As a distinguished clinician and pioneer in the treatment of kids with social, emotional, and behavioral challenges, Greene has worked with thousands of explosive children. He determined that these kids aren’t attention-seeking, manipulative, or unmotivated, and their parents aren’t passive or permissive pushovers. Rather, explosive kids are lacking some crucial skills in the domains of flexibility/adaptability, frustration tolerance and problem solving; and they require a completely different approach to parenting in order to affect behavioral changes.
In this compassionate, and practical presentation Greene will provide a new conceptual framework for understanding explosive children and offer real-world tips and tools for helping them. Instead of the traditional focus on rewards or punishments, Greene’s model promotes working with children to solve the problems that precipitate explosive episodes and providing kids with the skills needed for behavior modification.

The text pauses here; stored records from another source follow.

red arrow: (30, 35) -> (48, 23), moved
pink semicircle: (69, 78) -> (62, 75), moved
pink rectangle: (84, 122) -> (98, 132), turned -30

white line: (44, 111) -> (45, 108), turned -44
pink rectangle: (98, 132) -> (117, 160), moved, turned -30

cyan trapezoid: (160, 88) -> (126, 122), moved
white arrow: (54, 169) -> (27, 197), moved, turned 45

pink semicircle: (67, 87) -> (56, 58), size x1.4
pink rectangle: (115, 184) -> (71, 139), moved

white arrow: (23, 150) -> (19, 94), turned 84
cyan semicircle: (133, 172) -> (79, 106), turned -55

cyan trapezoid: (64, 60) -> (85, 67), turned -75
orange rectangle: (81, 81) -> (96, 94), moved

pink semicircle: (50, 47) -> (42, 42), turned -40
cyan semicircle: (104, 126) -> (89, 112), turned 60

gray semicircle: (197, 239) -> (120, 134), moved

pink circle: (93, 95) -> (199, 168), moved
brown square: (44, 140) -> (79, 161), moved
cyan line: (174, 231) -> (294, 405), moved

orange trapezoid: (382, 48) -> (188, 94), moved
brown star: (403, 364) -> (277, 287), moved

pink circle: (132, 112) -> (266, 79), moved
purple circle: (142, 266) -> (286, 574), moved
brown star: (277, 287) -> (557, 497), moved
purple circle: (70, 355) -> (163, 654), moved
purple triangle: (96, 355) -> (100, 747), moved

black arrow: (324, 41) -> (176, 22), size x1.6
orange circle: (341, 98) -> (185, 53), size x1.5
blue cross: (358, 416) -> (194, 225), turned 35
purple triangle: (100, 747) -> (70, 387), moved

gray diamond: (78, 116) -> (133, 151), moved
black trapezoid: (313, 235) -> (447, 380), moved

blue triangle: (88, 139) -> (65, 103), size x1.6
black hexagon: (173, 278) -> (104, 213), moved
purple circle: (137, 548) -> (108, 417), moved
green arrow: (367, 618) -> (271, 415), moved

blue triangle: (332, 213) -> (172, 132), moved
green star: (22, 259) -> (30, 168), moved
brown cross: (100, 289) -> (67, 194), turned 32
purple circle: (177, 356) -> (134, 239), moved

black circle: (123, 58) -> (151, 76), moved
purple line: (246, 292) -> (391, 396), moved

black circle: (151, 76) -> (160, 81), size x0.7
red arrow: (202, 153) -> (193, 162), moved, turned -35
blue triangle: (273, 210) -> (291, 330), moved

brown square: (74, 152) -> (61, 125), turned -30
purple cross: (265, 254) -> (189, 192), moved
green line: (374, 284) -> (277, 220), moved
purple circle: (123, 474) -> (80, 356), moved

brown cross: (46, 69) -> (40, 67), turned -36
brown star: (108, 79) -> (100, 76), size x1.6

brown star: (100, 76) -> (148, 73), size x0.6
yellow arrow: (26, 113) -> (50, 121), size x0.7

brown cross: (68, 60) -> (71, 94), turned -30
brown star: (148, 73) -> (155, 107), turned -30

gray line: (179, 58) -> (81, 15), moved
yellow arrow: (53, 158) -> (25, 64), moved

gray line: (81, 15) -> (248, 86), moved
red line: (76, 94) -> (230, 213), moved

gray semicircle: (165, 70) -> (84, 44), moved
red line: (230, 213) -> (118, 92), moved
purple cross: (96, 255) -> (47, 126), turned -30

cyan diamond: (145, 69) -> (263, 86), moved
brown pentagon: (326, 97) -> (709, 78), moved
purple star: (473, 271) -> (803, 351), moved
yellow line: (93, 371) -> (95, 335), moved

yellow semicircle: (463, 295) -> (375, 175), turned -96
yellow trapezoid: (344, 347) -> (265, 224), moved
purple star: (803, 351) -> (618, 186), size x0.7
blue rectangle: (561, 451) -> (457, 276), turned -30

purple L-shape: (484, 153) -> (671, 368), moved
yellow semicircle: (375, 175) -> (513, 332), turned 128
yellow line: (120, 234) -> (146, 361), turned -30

Greene is a New York Times bestselling author of the influential books “The Explosive Child,” “Lost at School,” “Raising Human Beings,” and “Lost & Found.” He is the innovative creator of the evidence-based approach called Collaborative & Proactive Solutions (CPS). CPS is an empathetic, non-punitive, non-adversarial approach for reducing difficult behaviors, solving problems, enhancing skills, improving communication, and repairing relationships. Greene has lectured extensively internationally and his work and writing has been featured in a wide range of important media venues and professional journals.